The response to the show has cemented the concept of radio as community, and brings out the idealist in Solomon. "People I will not hear from for 365 days — people who I am out of touch with who aren’t necessarily friends, just voices that I recognize as callers over the years — will go out of their way to call every year. Just to kind of hear from everyone every year and know that everyone’s doing all right is totally sappy but completely worthwhile and legitimate."

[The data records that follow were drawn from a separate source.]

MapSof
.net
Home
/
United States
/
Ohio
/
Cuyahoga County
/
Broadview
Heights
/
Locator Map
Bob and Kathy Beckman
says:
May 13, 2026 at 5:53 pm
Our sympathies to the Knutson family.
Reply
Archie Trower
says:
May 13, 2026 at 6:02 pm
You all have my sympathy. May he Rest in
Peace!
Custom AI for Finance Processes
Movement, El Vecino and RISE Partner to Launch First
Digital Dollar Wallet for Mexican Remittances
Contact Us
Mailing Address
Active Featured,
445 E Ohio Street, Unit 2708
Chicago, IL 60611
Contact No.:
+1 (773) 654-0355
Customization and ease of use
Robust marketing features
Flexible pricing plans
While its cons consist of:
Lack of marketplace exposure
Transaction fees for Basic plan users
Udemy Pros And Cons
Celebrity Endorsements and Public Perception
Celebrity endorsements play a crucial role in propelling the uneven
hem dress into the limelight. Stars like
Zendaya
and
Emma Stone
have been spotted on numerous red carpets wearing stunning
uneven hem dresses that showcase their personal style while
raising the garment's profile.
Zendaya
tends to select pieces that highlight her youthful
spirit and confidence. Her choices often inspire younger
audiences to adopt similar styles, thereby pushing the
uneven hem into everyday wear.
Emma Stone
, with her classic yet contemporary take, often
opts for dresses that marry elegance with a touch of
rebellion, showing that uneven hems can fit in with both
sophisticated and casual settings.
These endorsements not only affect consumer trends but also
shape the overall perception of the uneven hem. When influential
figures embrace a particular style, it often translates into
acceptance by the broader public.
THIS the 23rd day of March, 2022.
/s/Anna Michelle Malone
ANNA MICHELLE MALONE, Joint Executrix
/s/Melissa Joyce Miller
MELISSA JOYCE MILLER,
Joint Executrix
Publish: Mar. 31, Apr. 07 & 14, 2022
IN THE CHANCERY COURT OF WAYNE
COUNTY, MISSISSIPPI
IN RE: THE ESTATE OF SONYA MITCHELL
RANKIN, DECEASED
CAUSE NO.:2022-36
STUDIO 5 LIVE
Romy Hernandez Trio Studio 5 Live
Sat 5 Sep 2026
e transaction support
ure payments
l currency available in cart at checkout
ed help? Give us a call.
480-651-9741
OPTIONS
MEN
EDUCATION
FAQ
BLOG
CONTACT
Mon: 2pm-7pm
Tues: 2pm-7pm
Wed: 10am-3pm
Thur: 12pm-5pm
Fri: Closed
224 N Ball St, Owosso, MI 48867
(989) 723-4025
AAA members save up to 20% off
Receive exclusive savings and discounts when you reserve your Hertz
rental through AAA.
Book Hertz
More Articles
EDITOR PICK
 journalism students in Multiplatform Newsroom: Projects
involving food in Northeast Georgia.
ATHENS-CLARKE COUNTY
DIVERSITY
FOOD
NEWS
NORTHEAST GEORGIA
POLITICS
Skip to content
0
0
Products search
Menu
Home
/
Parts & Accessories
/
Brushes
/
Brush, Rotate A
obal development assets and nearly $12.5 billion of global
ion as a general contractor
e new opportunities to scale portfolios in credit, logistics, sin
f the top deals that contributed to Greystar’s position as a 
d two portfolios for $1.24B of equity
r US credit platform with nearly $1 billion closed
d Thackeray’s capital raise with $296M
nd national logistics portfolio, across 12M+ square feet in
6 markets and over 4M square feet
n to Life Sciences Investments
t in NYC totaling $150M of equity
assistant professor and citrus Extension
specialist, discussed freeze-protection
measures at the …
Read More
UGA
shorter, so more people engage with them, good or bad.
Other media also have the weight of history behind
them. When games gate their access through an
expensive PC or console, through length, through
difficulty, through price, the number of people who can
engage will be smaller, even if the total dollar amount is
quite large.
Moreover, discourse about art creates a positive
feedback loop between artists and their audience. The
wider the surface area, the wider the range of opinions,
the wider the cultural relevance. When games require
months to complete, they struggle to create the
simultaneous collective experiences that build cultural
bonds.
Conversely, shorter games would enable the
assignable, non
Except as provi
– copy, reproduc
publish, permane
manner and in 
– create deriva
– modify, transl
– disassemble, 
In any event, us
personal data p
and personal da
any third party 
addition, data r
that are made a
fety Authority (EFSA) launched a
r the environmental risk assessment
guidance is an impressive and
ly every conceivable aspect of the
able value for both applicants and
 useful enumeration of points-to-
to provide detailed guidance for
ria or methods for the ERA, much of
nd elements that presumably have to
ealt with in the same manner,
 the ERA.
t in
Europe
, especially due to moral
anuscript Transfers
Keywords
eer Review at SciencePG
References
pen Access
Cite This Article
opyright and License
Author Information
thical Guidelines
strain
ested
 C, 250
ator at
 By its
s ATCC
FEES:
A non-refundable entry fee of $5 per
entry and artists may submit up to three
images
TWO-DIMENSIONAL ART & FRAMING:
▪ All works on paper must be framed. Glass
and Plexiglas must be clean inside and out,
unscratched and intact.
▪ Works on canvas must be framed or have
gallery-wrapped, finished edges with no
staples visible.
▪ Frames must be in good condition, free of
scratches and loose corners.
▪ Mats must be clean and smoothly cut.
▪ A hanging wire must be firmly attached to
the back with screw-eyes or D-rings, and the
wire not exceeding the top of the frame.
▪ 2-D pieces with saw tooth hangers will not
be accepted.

The one year he skipped — 1995, when he spent Christmas driving cross-country to attend the Rose Bowl — convinced him to do everything in his power to be around for the show henceforth. "The next year, people were calling wondering where I had been… every year is just somewhat astonishing."

He recalls one year when a couple listening in their car stopped by to bring him coffee; former DJs stopping by to say hello; people calling up and continuing conversations from the year prior.

As an outgrowth of the show (and in the interest of making this holiday task a little simpler), Solomon, who runs My Pal God from his home, has just released volume two of The My Pal God Holiday Record. The 13-song compilation, available at www.mypalgodrecords.com and finer record stores, culls covers and original holiday songs solicited by Solomon and features tracks by indie rock stalwarts like The French Kicks ("Alabaster City"), Drums and Tuba ("Auld Lang Syne") and Emperor Penguin ("Erotic Xmas [Home for the Holograms]").

Volume one, released last year and nearly out of print, was inspired by the never-released song, "What Did Santa Claus Bring You For Christmas," recorded by garage punks The Law in 1981 at Boston’s Rathskellar. Since the song, taken off a tape by one of the band members, was only available in WPRB’s library, Solomon felt it deserved a larger audience. Starting there, he stacked up 20 tracks — including Atom & His Package’s "What WE Do On Christmas," Sean Na Na’s "Please, Daddy (Don’t Get Drunk This Christmas)," Crucial Youth’s "X-Mastime for the Skins" and The Goblins’ "Ha-Ha Hannukah" — for the first edition.

With plans for a volume three, plus a tentative reissue of volumes one and two as a double-CD with bonus tracks, Solomon is quickly filling the void as far as indie rock holiday anthems are concerned. "The more volumes of this [I put out], eventually if, say, there were 24 hours of music, then I could just put a bunch of CDs on shuffle and read a book," jokes Solomon.

The 13th annual 24-hour holiday radio show, Sun., Dec. 24, 7 p.m. to Mon., Dec. 25, 7 p.m. on WPRB, 103.3 FM, or on the web www.wprb.com.